Salah satu penyebabnya adalah karena tren kenaikan biaya medis melebihi kenaikan rata-rata gaji masyarakat. Menurut Badan Pusat Statistik (BPS), terdapat kenaikan tahunan rerata gaji karyawan sebesar 1,8 persen. Sangat jauh jika dibandingkan dengan proyeksi inflasi ekonomi pada tahun 2023 yang mencapai 3,5 persen apalagi inflasi medis yang mencapai 13,6 persen.
Chief Product Officer Allianz Life Indonesia Himawan Purnama mengatakan, dalam menghadapi kenaikan biaya medis masyarakat perlu mempersiapkan yang terbaik, terlebih saat risiko kesehatan datang.
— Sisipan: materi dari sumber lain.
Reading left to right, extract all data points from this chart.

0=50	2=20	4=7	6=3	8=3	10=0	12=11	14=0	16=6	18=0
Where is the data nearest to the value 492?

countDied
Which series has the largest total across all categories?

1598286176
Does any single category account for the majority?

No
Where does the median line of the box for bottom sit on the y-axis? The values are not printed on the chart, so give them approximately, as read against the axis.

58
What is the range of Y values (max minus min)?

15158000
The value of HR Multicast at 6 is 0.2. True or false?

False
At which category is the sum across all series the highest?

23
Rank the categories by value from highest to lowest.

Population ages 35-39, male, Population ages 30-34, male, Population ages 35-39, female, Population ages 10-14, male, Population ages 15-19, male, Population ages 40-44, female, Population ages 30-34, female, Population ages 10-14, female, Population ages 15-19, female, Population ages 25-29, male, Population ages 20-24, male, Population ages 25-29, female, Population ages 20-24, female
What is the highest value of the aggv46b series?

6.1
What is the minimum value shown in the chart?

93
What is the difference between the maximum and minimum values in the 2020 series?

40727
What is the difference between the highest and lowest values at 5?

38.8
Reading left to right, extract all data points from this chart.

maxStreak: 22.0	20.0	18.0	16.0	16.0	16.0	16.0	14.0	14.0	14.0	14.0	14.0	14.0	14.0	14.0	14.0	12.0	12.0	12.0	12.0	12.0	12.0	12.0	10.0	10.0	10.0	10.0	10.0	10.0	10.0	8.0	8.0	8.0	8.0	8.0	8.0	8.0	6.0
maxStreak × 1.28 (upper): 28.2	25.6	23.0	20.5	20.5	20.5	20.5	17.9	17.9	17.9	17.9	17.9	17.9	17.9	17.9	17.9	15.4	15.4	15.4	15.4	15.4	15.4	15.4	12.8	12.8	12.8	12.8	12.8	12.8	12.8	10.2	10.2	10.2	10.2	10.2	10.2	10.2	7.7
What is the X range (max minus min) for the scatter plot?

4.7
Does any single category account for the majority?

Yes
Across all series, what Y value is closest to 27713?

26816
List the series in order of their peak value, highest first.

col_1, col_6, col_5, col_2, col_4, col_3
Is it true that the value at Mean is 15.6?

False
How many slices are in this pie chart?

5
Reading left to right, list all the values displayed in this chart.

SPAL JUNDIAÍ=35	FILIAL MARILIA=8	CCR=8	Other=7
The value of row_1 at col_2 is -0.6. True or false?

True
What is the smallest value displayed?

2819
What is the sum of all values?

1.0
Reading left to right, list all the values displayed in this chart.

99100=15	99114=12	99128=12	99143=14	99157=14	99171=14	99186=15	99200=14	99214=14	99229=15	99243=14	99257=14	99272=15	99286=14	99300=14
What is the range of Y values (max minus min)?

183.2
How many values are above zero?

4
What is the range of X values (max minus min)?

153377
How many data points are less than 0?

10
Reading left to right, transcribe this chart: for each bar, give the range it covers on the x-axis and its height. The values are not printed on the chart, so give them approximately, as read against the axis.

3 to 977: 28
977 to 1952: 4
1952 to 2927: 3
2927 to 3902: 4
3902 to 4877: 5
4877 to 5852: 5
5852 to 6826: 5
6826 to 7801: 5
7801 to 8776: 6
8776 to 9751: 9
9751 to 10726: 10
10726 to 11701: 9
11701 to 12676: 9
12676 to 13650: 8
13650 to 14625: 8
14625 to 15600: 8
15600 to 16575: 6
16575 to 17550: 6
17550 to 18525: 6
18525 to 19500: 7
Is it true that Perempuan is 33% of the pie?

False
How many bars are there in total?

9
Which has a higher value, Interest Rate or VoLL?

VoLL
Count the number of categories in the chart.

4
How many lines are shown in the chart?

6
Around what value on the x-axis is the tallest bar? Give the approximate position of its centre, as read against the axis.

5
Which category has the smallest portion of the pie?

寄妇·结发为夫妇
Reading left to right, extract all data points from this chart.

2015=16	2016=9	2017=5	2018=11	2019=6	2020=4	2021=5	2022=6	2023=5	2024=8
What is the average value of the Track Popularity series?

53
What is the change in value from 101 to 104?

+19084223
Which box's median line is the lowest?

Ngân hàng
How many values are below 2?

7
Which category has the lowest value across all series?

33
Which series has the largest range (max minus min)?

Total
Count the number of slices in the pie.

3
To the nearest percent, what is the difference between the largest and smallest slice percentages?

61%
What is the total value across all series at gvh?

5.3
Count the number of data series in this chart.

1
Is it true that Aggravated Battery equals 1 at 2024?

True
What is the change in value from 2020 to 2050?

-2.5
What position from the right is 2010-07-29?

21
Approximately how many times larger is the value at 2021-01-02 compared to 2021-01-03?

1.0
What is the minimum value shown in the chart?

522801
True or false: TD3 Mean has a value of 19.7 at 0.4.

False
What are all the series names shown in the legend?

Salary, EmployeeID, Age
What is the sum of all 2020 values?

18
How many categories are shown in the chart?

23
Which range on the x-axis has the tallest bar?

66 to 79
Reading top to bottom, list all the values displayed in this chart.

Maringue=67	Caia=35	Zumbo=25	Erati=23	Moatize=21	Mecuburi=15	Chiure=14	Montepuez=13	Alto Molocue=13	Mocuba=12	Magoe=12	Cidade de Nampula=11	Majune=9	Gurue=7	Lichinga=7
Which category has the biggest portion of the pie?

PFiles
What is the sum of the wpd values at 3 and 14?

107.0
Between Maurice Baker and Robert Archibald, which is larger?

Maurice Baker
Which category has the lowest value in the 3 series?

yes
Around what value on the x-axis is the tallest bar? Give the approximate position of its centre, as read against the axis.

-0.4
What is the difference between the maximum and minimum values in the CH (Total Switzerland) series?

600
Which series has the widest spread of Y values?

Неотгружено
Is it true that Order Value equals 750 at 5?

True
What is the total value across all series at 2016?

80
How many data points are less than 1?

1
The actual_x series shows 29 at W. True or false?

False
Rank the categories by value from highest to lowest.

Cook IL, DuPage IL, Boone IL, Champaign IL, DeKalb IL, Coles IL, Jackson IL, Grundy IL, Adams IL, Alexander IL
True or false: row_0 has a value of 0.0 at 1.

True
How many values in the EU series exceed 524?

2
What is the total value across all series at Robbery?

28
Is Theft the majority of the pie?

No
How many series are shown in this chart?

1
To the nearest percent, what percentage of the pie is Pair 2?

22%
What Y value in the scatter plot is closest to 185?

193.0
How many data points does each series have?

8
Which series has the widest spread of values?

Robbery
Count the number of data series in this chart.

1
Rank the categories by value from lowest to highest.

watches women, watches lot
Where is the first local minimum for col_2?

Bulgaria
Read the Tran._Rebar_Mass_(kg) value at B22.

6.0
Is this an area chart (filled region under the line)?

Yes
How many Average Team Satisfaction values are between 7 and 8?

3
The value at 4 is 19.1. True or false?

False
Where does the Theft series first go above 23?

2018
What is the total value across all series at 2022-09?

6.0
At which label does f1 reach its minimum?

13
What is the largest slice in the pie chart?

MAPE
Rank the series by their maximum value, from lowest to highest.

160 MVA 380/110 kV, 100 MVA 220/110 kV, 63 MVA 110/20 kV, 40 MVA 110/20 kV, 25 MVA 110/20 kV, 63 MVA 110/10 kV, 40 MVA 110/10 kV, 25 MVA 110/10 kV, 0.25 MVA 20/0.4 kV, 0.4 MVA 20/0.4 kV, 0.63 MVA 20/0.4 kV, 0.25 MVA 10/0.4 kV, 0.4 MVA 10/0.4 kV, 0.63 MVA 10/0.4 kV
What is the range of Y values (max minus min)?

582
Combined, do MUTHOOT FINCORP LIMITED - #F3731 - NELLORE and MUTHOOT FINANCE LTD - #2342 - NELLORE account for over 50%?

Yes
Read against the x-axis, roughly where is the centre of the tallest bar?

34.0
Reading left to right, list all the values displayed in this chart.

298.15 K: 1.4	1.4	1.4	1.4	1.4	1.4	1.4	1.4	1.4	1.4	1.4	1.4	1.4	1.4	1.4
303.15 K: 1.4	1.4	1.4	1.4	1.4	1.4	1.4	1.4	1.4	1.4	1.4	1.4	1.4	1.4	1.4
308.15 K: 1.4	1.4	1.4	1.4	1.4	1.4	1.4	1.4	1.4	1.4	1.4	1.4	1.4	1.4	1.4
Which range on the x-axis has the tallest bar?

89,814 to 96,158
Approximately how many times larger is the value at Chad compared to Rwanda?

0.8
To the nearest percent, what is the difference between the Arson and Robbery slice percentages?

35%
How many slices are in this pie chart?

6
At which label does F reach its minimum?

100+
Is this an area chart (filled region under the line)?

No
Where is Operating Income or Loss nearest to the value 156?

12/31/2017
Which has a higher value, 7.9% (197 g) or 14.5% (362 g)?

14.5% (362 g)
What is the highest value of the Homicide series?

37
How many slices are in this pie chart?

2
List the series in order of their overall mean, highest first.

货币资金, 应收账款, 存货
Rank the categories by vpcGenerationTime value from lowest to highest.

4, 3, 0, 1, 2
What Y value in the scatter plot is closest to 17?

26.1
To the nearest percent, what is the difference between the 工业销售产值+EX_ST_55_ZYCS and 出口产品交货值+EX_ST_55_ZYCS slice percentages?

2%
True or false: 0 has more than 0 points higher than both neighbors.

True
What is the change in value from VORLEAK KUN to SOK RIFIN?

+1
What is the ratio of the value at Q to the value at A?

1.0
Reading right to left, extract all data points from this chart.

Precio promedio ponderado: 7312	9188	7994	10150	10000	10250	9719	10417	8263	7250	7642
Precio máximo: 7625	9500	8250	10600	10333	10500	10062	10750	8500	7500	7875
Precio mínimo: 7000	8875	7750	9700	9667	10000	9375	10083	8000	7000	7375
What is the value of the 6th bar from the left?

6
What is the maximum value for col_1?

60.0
Menurutnya, hal yang paling tepat adalah dengan memiliki proteksi tambahan melalui produk asuransi kesehatan.
“Tidak dipungkiri memang perusahaan asuransi cukup terdampak dengan adanya kenaikan biaya medis yang menyebabkan meningkatnya pembayaran klaim secara drastis sehingga perusahaan harus melakukan penyesuaian biaya atau repricing,” ujarnya.
Ia menambahkan bahwa repricing dilakukan dengan melalui berbagai pertimbangan yang menyeluruh dan proses yang panjang. Adapun untuk perubahan produk, termasuk penyesuaian biaya juga melibatkan persetujuan dari Otoritas Jasa Keuangan (OJK) untuk kepentingan dan keamanan nasabah sesuai dengan peraturan yang berlaku.